A rainbow in the sky spreading over over the back deck of a research vessel
Figure 1. It's not all rainbows at sea! Rainbow after a squall on the R/V Sally Ride in March 2023.

The ocean is one of the last frontiers on the planet. According to the National Ocean Service, over 80 percent of the ocean is unmapped and unexplored. Studying the ocean is an interdisciplinary effort and most research cruises include biologists, chemists, physicists and geologists, as well as a trained crew of mariners and technicians, all working together.
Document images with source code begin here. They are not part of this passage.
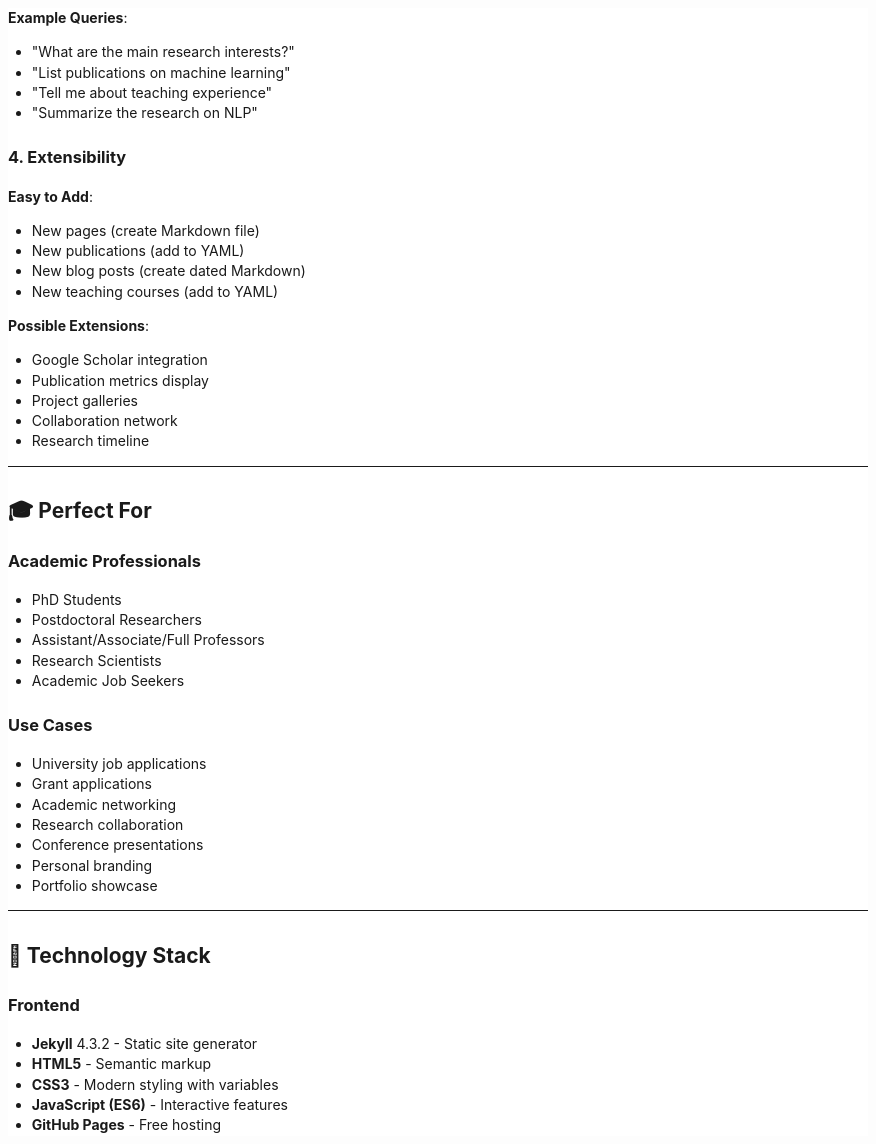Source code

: **Example Queries**:
- "What are the main research interests?"
- "List publications on machine learning"
- "Tell me about teaching experience"
- "Summarize the research on NLP"

### 4. Extensibility

**Easy to Add**:
- New pages (create Markdown file)
- New publications (add to YAML)
- New blog posts (create dated Markdown)
- New teaching courses (add to YAML)

**Possible Extensions**:
- Google Scholar integration
- Publication metrics display
- Project galleries
- Collaboration network
- Research timeline

---

## 🎓 Perfect For

### Academic Professionals
- PhD Students
- Postdoctoral Researchers
- Assistant/Associate/Full Professors
- Research Scientists
- Academic Job Seekers

### Use Cases
- University job applications
- Grant applications
- Academic networking
- Research collaboration
- Conference presentations
- Personal branding
- Portfolio showcase

---

## 🔧 Technology Stack

### Frontend
- **Jekyll** 4.3.2 - Static site generator
- **HTML5** - Semantic markup
- **CSS3** - Modern styling with variables
- **JavaScript (ES6)** - Interactive features
- **GitHub Pages** - Free hosting
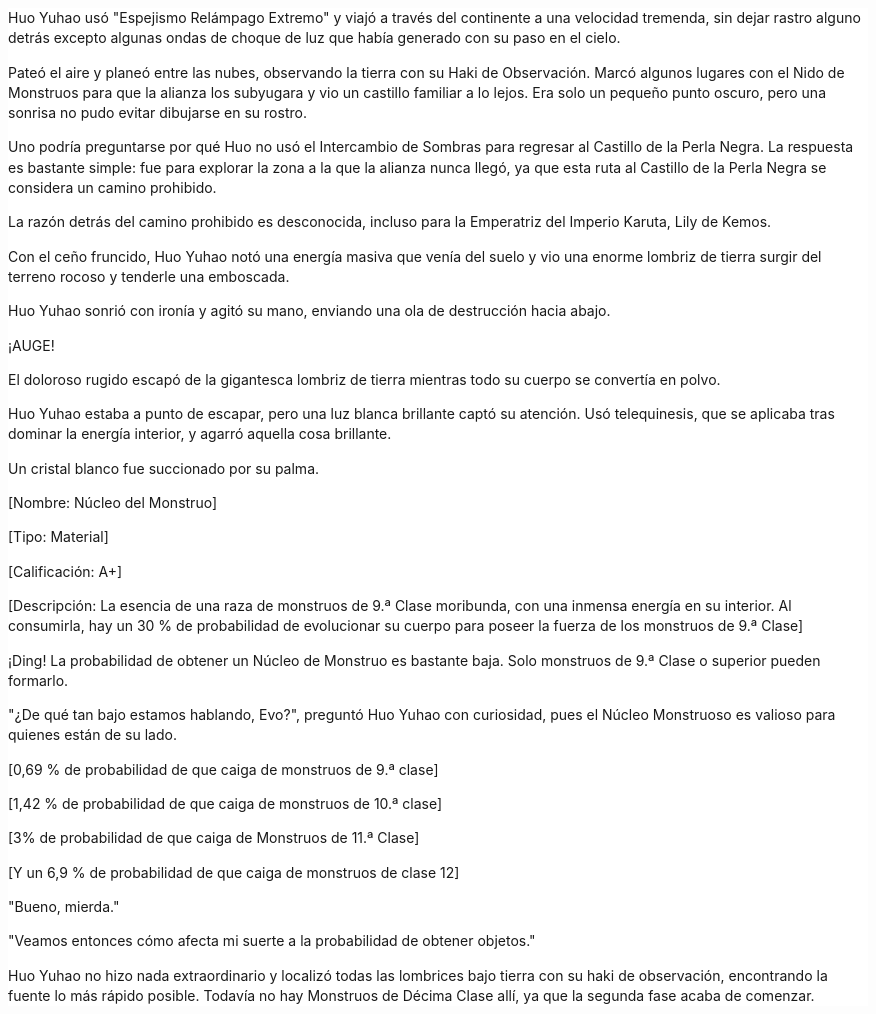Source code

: Huo Yuhao usó "Espejismo Relámpago Extremo" y viajó a través del continente a una velocidad tremenda, sin dejar rastro alguno detrás excepto algunas ondas de choque de luz que había generado con su paso en el cielo.

Pateó el aire y planeó entre las nubes, observando la tierra con su Haki de Observación. Marcó algunos lugares con el Nido de Monstruos para que la alianza los subyugara y vio un castillo familiar a lo lejos. Era solo un pequeño punto oscuro, pero una sonrisa no pudo evitar dibujarse en su rostro.

Uno podría preguntarse por qué Huo no usó el Intercambio de Sombras para regresar al Castillo de la Perla Negra. La respuesta es bastante simple: fue para explorar la zona a la que la alianza nunca llegó, ya que esta ruta al Castillo de la Perla Negra se considera un camino prohibido.

La razón detrás del camino prohibido es desconocida, incluso para la Emperatriz del Imperio Karuta, Lily de Kemos.

Con el ceño fruncido, Huo Yuhao notó una energía masiva que venía del suelo y vio una enorme lombriz de tierra surgir del terreno rocoso y tenderle una emboscada.

Huo Yuhao sonrió con ironía y agitó su mano, enviando una ola de destrucción hacia abajo.

¡AUGE!

El doloroso rugido escapó de la gigantesca lombriz de tierra mientras todo su cuerpo se convertía en polvo.

Huo Yuhao estaba a punto de escapar, pero una luz blanca brillante captó su atención. Usó telequinesis, que se aplicaba tras dominar la energía interior, y agarró aquella cosa brillante.

Un cristal blanco fue succionado por su palma.

[Nombre: Núcleo del Monstruo]

[Tipo: Material]

[Calificación: A+]

[Descripción: La esencia de una raza de monstruos de 9.ª Clase moribunda, con una inmensa energía en su interior. Al consumirla, hay un 30 % de probabilidad de evolucionar su cuerpo para poseer la fuerza de los monstruos de 9.ª Clase]

¡Ding! La probabilidad de obtener un Núcleo de Monstruo es bastante baja. Solo monstruos de 9.ª Clase o superior pueden formarlo.

"¿De qué tan bajo estamos hablando, Evo?", preguntó Huo Yuhao con curiosidad, pues el Núcleo Monstruoso es valioso para quienes están de su lado.

[0,69 % de probabilidad de que caiga de monstruos de 9.ª clase]

[1,42 % de probabilidad de que caiga de monstruos de 10.ª clase]

[3% de probabilidad de que caiga de Monstruos de 11.ª Clase]

[Y un 6,9 % de probabilidad de que caiga de monstruos de clase 12]

"Bueno, mierda."

"Veamos entonces cómo afecta mi suerte a la probabilidad de obtener objetos."

Huo Yuhao no hizo nada extraordinario y localizó todas las lombrices bajo tierra con su haki de observación, encontrando la fuente lo más rápido posible. Todavía no hay Monstruos de Décima Clase allí, ya que la segunda fase acaba de comenzar.
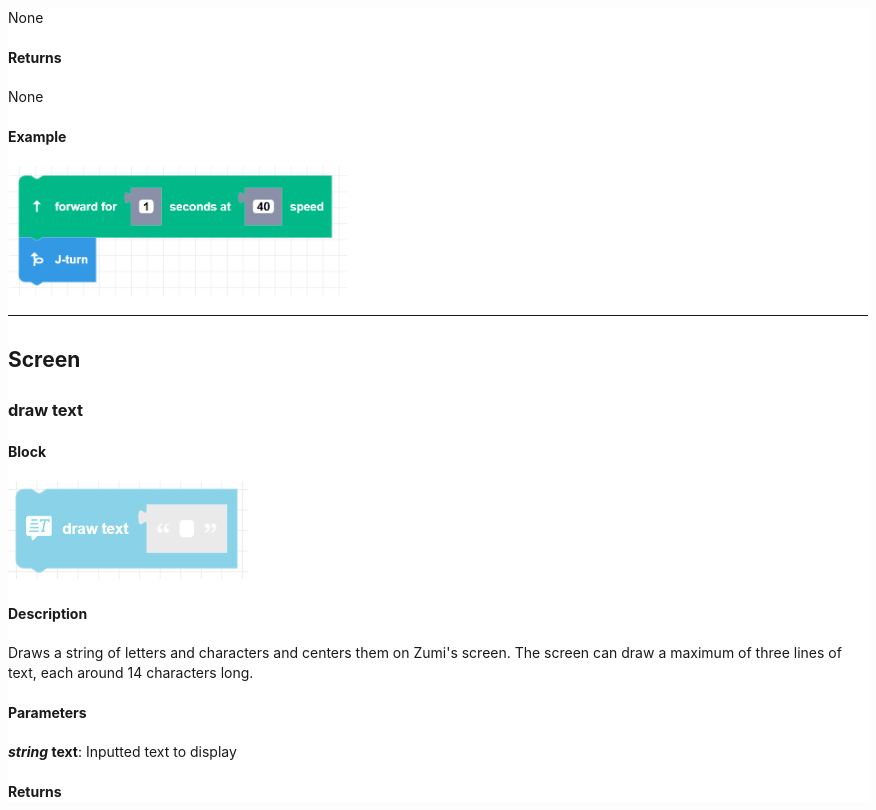 None

#### Returns

None

#### Example

<img src="/img/Zumi/blockly_docu/junior/shapes/jturn_example.png" width="340px" height="130px"/>

<hr className="section_hr"/>

## Screen

### draw text

#### Block

<img src="/img/Zumi/blockly_docu/junior/screen/drawtext.png" width="240px"/>

#### Description

Draws a string of letters and characters and centers them on Zumi's screen. The screen can draw a maximum of three lines of text, each around 14 characters long.

#### Parameters

***string* text**: Inputted text to display <br /> 

#### Returns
Unfortunately, getting the equipment, time and funding is incredibly challenging. A single expedition can cost millions of dollars, involve coordinating logistics in far-flung foreign ports, and require days of motoring to get out to unexplored areas. When issues arise, like rough weather, diverted cruise tracks, or equipment failure, valuable information can be lost because the ship has to keep its schedule. There are no guarantees of success when going to sea.

Oceanographic exploration requires epic output of resources, time and expertise. Oceanographers working together and pooling resources has become very important and scientists have banded together to sample the ocean in international collaborative efforts. One example is the World Ocean Circulation Experiment (WOCE.) Spanning over a decade and including dozens of research cruises, WOCE collected seawater from the surface to the depths at over 17,000 stations (as illustrated in Figure 2.) This data was analyzed to better understand the ocean’s chemical and physical characteristics.


A globe focused on the ocean, with red transect lines covering most of the ocean, showing everywhere ocean data has been collected.
Figure 2. Over 17,400 stations where bottle data has been collected. Image from: http://ewoce.org/data/whp/WoceBtl_All_StationsMap.gif

The dataset is ground-breaking, especially if you consider that each of those dots represents a crew, ship and scientists spending hours on station prepping instruments, sampling the water, processing the water, analyzing the information and compiling the data until it could become those dots on a map. And still look at all those blank space in between! The Southern Pacific Ocean is particularly challenging to study because it is so far from any major port or continent and prone to foul weather and strong winds.

Currently, new technologies like remote sensing from satellites and automated profilers provide valuable information about the ocean without requiring anyone going to sea. Satellites can measure dozens of different qualities about the ocean surface, but they still can’t answer everything and require ground-truthing. Sea-going oceanographers are still a vital necessity and will continue to be if we want to explore this final frontier: the ocean. The resources and time required to conduct this research cannot be taken for granted, as the ocean is a dynamic and trying environment on which to conduct science, but worth every effort.